By ROBERT PIERCE • Daily Leader
USD No. 480 Board of Education meetings could be broadcast on TV in the near future, but a decision to do so will have to wait for about two more months.
Board members voted 5-0, with members Stacy Johnson and Dr. Jim Jury absent, Monday to table the item until the board’s first meeting in July, the beginning of the district’s 2009-2010 fiscal year.
Before the decision, district technology director Terry Adams gave an overview of three options for the board to consider.
At a total cost of $27,300, he said option A would be the most expensive, but it would provide two cameras.
Adams said one of the cameras would have a wide angle to view the whole board room at the Education Service Center on cable channel 16, and the other would have a telephoto lens to have a close up of the person talking.
“If you do a wide angle of this building, the camera’s going to be in the back of the room, and people won’t necessarily know who is talking just by who is looking,” he said. “Also in proposal A are the
16 microphones that would be mounted to the tables.”

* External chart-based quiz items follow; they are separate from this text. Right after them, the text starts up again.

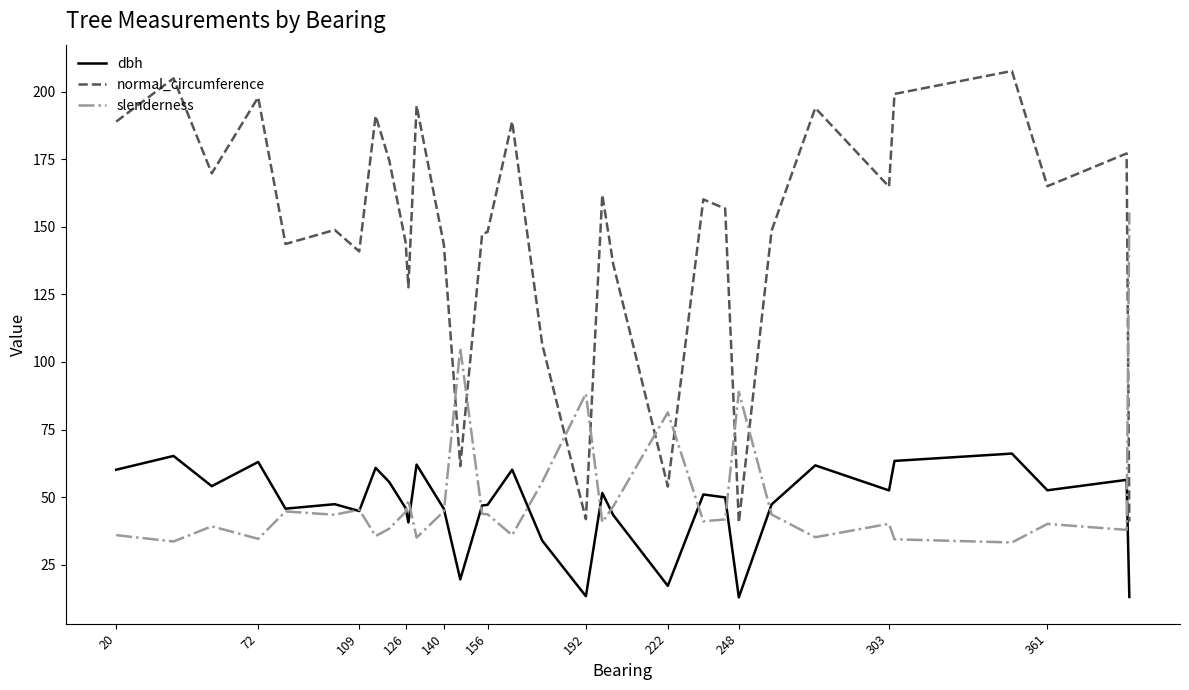

True or false: normal_circumference and dbh intersect in this chart.

False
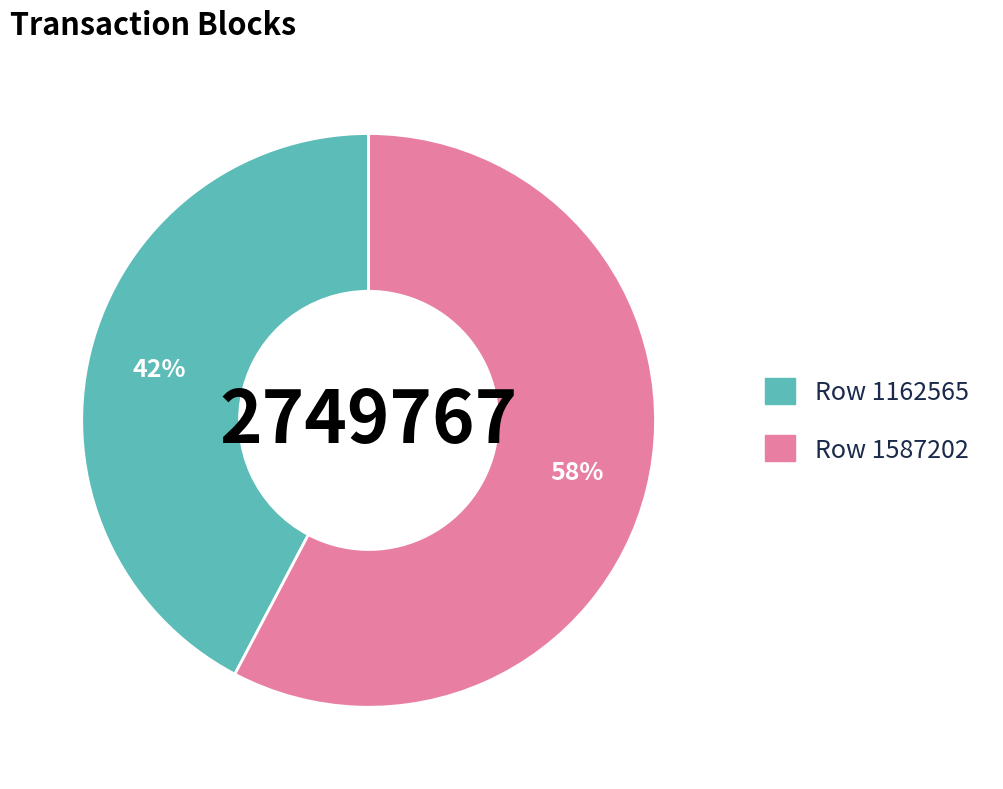

Is there a majority slice in this chart?

Yes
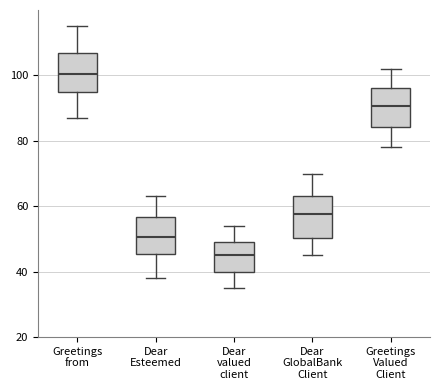

Where is the upper edge of the box for Greetings Valued Client on the y-axis? The values are not printed on the chart, so give them approximately, as read against the axis.

96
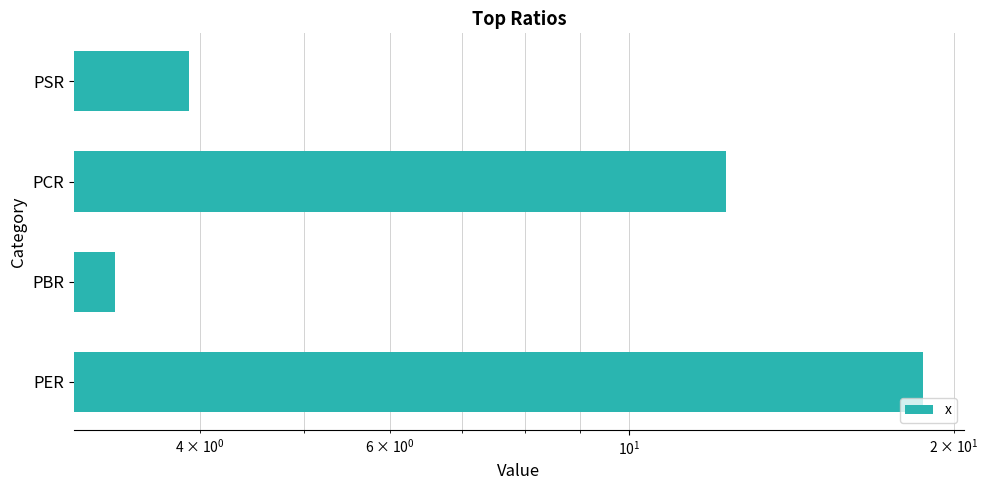

What is the sum of all values?

38.3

Adams said one piece of equipment common to all three proposals is encoder and decoder boxes.
“We don’t currently have those, so we tape record games and broadcast them later,” he said. “We don’t need decoder boxes to do that.”
Adams said in order to do a live meeting from the ESC, video and audio signals would have to be changed to digital in order to go across the network and down to an office at Liberal High School.
“Once we get the signal down there, we have to change it from digital back to video and audio so it’ll appear on channel 16,” he said. “In order to do anything live, those are the two boxes you do that, and since we don’t do anything live, we’ve never had those two boxes.”
Adams said no matter which option the board goes with, the encoder and decoder boxes are required.
He said option B would involve taking cameras the district currently uses to broadcast football games from the video class at the high school.
“It’s not purchasing any cameras, but it still requires the two decoder boxes, decoder and encoder box, and the microphones,” he said.
Both option B and and option C run at a total cost of $13,300.
Adams said perhaps except for option C, personnel would be needed to operate equipment.
“In the first option, you have to have somebody who remotely runs the cameras,” he said. “If you have somebody to run the cameras, that person also can control the mics.”
Adams said option B does not involve any telephoto lenses, and any video would be via a wide angle lens.
“We only have one shot, and that’s it, which means we don’t need anybody to manage that, but if you want the microphones off and on, we need a person to manage those,” he said.
Adams said the three options only addressed equipment for the broadcast, and school officials would discuss personnel issues, such as the cost of paying people to run the equipment, at a later time.
He said a concern about option B could be occasional conflicts involving broadcasting events which happen on the same night.
“You’ll run into a conflict about whether you’re going to broadcast a board meeting or there’s an event at the high school that needs to be broadcast,” he said.
Adams said as he worked up the three proposals, option C was the most intriguing.
“Option C costs the same as option B,” he said. “You still have to have the encoder boxes, decoder, and you still have to have the microphones. But what option C gives you is instead of having a picture of the board on channel 16, you put a picture of the audience display. They would hear the discussion about what is there, but wouldn’t see you guys.”
Funding for the proposal the board chooses would likely come from the district’s capital outlay fund or the general fund.